We found a great pub called The Phoenix, Aston Villa were on the television, so Jules and Tommy (from the other project teams) and Providence (from Team Rwanda) were happy. There was vegan friendly beer which kept Jhon quiet-ish. Everyone was comfortably chatty by now and we headed off to Cosmo, an all you can eat buffet restaurant in the city centre. As you can imagine most people’s eyes were bigger than their bellies yet this is where Pete’s newly learnt CBT skills came into their own. There I was, halfway through my third plate of all you can eat, facing two big pieces of beef dripping in gravy. I was sweating it out, thinking I couldn’t finish my plate. Then in front of my fellow diners Pete launches into his version of CBT…’How are you feeling? What are you thinking? Do you notice any feelings in your body?

‘I’m feeling quite overwhelmed and clearly I’m a bit hot Pete!’

‘Try and relax’ he says, ‘think about how you can change your thoughts’

The sweats passed and after a few minutes of laughter, the fullness subsided, I finished my beef and gravy and felt ‘back on form, so much so that I went on to have a bowl of Eton Mess for pudding. Great therapy Pete!

Once we had all eaten our body weight in sushi, chinese, indian, pizza and pudding, we headed back to The Phoenix, happy in the news it was open till 3am! Some of the ‘more experienced CWBers’ also showed themselves to be well trained in drinking and chatting and for us newbies this provided a great time to hear some more stories.

Throughout the day there had been another theme which sadly continued through Sunday. Carl would come to the end of delivering a section of training and move the group onto the next task, only to be interrupted by Lee who would remind him that the running order was as written down, not as was in Carl’s head! Pete and myself decided we would ease any potential embarrassment by nominating Carl as ‘Tutor of the Day’. The award comprised of a shot of Knob Creek. Carl didn’t seem to enjoy his prize, but accepted it nonetheless!

Day 2

Needless to say Pete and I were a little worse for wear, but we still made breakfast and still managed to turn up on time for training.
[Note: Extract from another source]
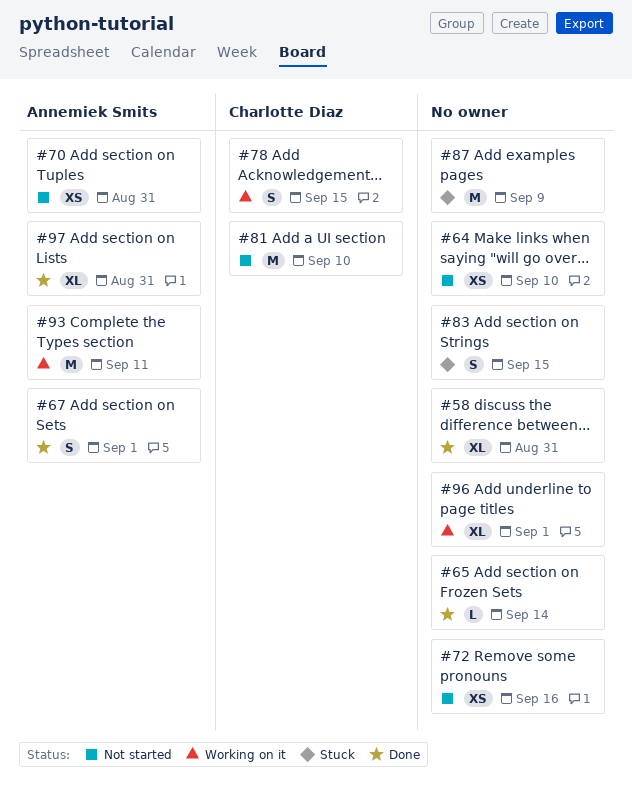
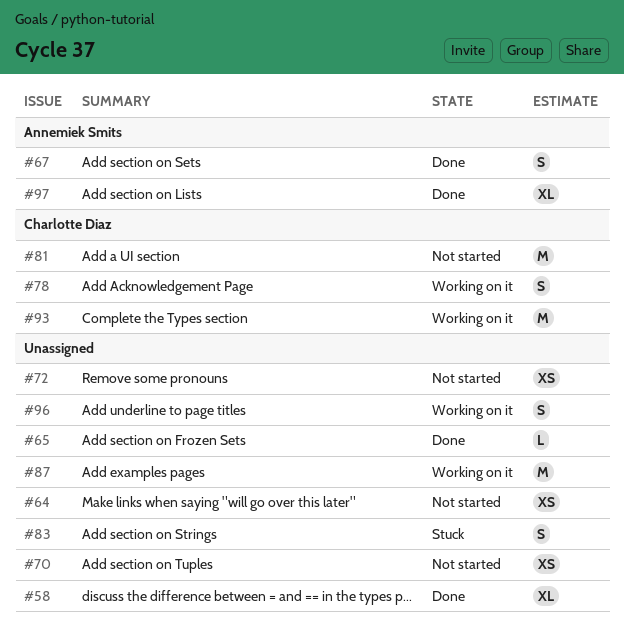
#70, owner: Annemiek Smits -> none
#87, status: Stuck -> Working on it
#93, owner: Annemiek Smits -> Charlotte Diaz
#96, estimate: XL -> S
The theme for the day was for each team to design and deliver a 30 minute mock training session for the other groups. This exercise really highlighted how far people had come on in terms of confidence. People who had previous been nervous were now delivering coaching with confidence. Providence from our team showed how far she had come, and completed the ‘wrap up’ for our session faultlessly. From the initially shy and quiet person I met a day ago, she was now delivering the HIV message perfectly and with a real calm confidence, it was great to for us all to see.

After lunch we got ready for The Inter-Project Challenge Competition – three teams, three training exercises, to win points, for one team to be crowned the Ultimate Champions. The competition was fierce, we bowled accurately, batted tactically and ran and caught like cricketers possessed. It all came down to the big announcement, ‘Team Uganda’ were confirmed in third place, it was either Team Rwanda or Team Kenganda who would take the spoils.

One team had scored 103 points the other 118… and much to our delight Team Rwanda were crowned champions. Naturally we didn’t let the other teams forget it for the rest of the day!

Some of the stories and pictures that were delivered from the previous trips were truly moving. You could feel the joy on the kids’ faces just by sitting in the room. The overriding thing for me was the team bonding and the boosts in confidence. From the first half an hour, with eight strangers sitting quietly round a table, we developed into a group of well drilled ‘coaches’ delivering HIV messages while teaching cricketing skills. I came away from the weekend with a whole host of new friends, a lot more knowledge, a boost in confidence and a warm heart. Roll on October 13th when we meet again at Gatwick Airport!